Черный мотылек (Хейер) - страница 87

– Только однажды! — послышался мягкий голос, полный почтительного восхищения.

Он открыл глаза и рот.

– Мадемуазель!

– Боюсь, я всегда жульничаю в карты, – призналась она. – Я понятия не имела, что это так ужасно, хотя тетушка всегда сердится из-за этого и клянется, что больше не будет со мной играть.

Он не мог сдержать смех.

– Дитя мое, когда это делаете вы, в этом нет ничего ужасного. Вы же не играли на деньги.

– О! А вы играли на деньги?

– Да, дитя мое.

– Тогда с вашей стороны это было нехорошо, – согласилась она.

Он стоял молча, борясь с желанием рассказать ей всю правду.

– Но… но… не надо, сэр, быть таким серьезным, – молящий голос не умолкал. – Я уверена, что у вас было веское оправдание?

– Никакого.

– И теперь вы позволяете этому портить вам жизнь? – укоризненно спросила она.

– А моего позволения не требуется, – с горечью ответил он.

– Ах, какая жалость! Неужели минутная оплошность должна калечить всю жизнь? Это нелепо… Вы ведь… как это называется… искупили свой грех… Да? Искупили, я уверена.

– Прошлое нельзя отменить, мадемуазель.

– Это, конечно, верно, – кивнула она с важным видом. – Но его можно забыть.

Его рука взметнулась, потянулась нетерпеливо к ней и тут же упала вниз. Безнадежно. Он не мог рассказать ей правду и просить разделить с ним его позор. Он должен один нести свой крест и, главное, не ныть. Он решил взять на себя вину Ричарда, и последствия этого нести ему одному. Эту ношу не отбросишь потому только, что она стала слишком тяжела. Это бремя ему нести вечно… вечно. Он принудил свой разум смириться с этим фактом. Всю свою жизнь он стоял один против всех, его имя никогда не обелить, он никогда не сможет попросить эту милую девочку, сидевшую сейчас рядом с таким печальным и умоляющим выражением прелестного лица, чтобы она вышла за него замуж. Он сумрачно взглянул на нее, убеждая себя, что на самом деле ей безразличен, всему виной лишь глупое его воображение.

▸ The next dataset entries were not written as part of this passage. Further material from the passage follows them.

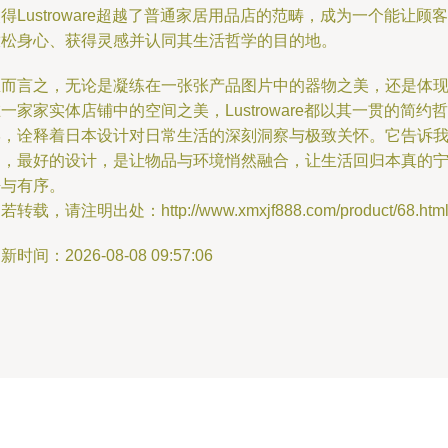
得Lustroware超越了普通家居用品店的范畴，成为一个能让顾客
放松身心、获得灵感并认同其生活哲学的目的地。
总而言之，无论是凝练在一张张产品图片中的器物之美，还是体
一家家实体店铺中的空间之美，Lustroware都以其一贯的简约哲
学，诠释着日本设计对日常生活的深刻洞察与极致关怀。它告诉
们，最好的设计，是让物品与环境悄然融合，让生活回归本真的
静与有序。
若转载，请注明出处：http://www.xmxjf888.com/product/68.htm
新时间：2026-08-08 09:57:06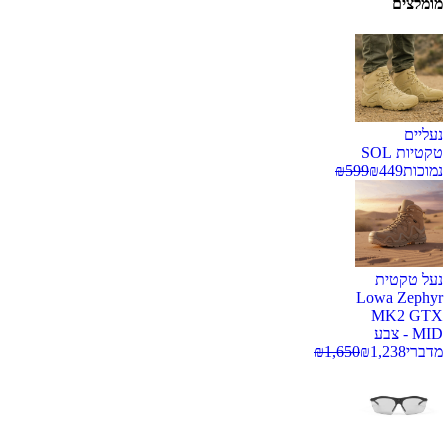
מומלצים
נעליים
טקטיות SOL
נמוכות
449
₪
599
₪
נעל טקטית
Lowa Zephyr
MK2 GTX
MID - צבע
מדברי
1,238
₪
1,650
₪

Она заговорила снова, и он слушал ее мягко льющийся голос, который повторил:

– Разве нельзя это забыть?

– Нет, мадемуазель. Это никуда не денется, останется навсегда.

– Но разве нельзя забыть намеренно? – настаивала она.

– Это всегда будет стоять у меня на пути, мадемуазель.

Наверное, деревянный невыразительный голос принадлежал ему. В голосе стучала одна мысль: «Ради Дика… ради Дика. Ты должен молчать ради Дика», – он решительно взял себя в руки.

– Стоять на пути куда? – спросила Диана.

– Я никогда не смогу попросить женщину стать моей женой, – ответил он.

Диана бездумно обрывала лепестки розы. Душистые и нежные, они плавно скользили на землю.